Saved data entries:

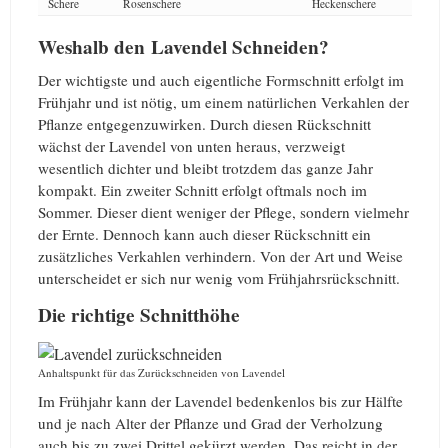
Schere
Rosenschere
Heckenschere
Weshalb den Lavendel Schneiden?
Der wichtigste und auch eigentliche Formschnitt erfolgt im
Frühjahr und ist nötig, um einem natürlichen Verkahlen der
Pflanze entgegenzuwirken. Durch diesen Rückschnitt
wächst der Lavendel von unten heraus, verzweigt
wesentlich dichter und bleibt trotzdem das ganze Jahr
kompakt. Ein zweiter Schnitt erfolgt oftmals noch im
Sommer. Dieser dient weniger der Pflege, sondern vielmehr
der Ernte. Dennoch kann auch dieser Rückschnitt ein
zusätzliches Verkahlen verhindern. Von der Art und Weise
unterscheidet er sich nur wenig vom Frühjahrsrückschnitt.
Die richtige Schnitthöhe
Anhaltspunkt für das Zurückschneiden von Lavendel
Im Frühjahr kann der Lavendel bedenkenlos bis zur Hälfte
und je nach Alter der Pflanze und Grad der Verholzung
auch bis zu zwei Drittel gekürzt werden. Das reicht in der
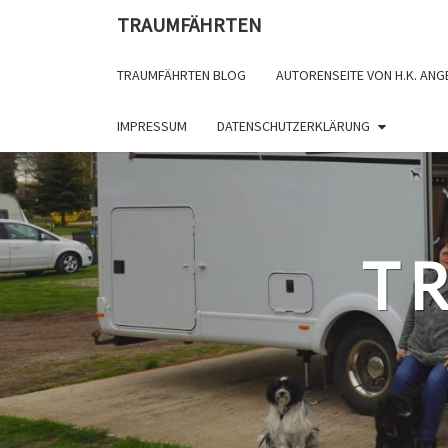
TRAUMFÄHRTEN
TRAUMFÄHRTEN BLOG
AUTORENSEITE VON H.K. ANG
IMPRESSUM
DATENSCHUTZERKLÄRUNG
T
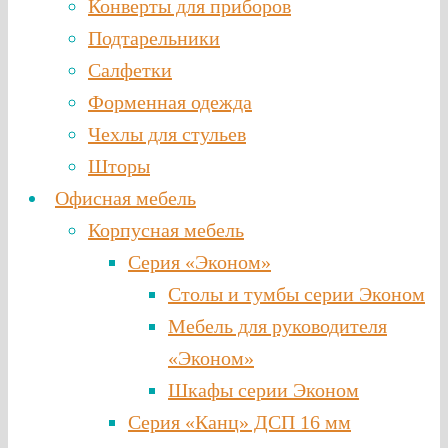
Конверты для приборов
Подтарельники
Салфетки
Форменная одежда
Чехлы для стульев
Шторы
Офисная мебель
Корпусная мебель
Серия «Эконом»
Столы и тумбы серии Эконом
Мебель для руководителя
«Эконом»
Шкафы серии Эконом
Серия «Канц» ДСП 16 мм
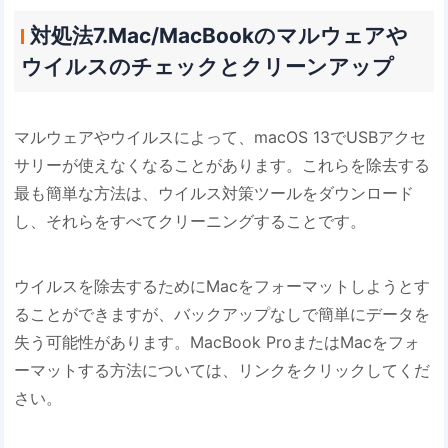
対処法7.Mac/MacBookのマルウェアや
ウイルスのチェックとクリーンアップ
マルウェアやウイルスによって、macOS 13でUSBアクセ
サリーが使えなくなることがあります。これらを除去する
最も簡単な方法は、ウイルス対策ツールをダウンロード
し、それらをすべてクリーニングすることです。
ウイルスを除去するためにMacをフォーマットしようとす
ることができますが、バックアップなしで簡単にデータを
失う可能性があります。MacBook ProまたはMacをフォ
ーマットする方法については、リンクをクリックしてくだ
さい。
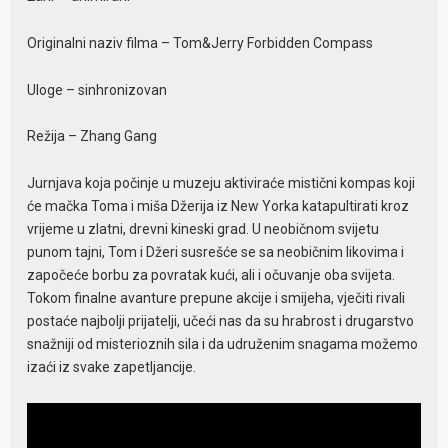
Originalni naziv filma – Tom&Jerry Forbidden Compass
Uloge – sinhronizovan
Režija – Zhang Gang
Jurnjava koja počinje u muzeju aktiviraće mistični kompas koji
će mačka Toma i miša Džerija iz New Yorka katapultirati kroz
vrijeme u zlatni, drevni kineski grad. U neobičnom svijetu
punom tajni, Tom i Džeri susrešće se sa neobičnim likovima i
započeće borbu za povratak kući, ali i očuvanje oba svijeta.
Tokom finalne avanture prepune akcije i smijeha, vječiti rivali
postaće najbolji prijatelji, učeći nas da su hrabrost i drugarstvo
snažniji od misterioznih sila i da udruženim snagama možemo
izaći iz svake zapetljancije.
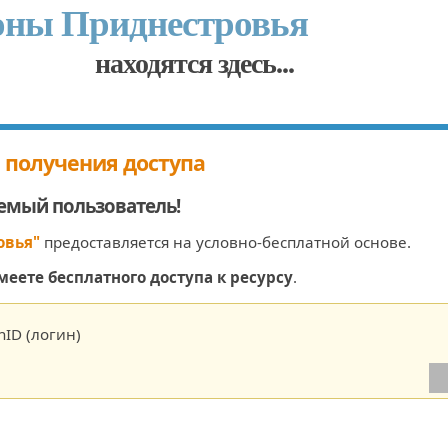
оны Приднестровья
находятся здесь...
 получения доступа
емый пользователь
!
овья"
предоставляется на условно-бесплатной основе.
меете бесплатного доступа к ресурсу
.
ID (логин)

WHAT IS NEEDED:
Give nothing except how many lines of the records include "Эконом".

ANSWER TO THIS EXERCISE:
4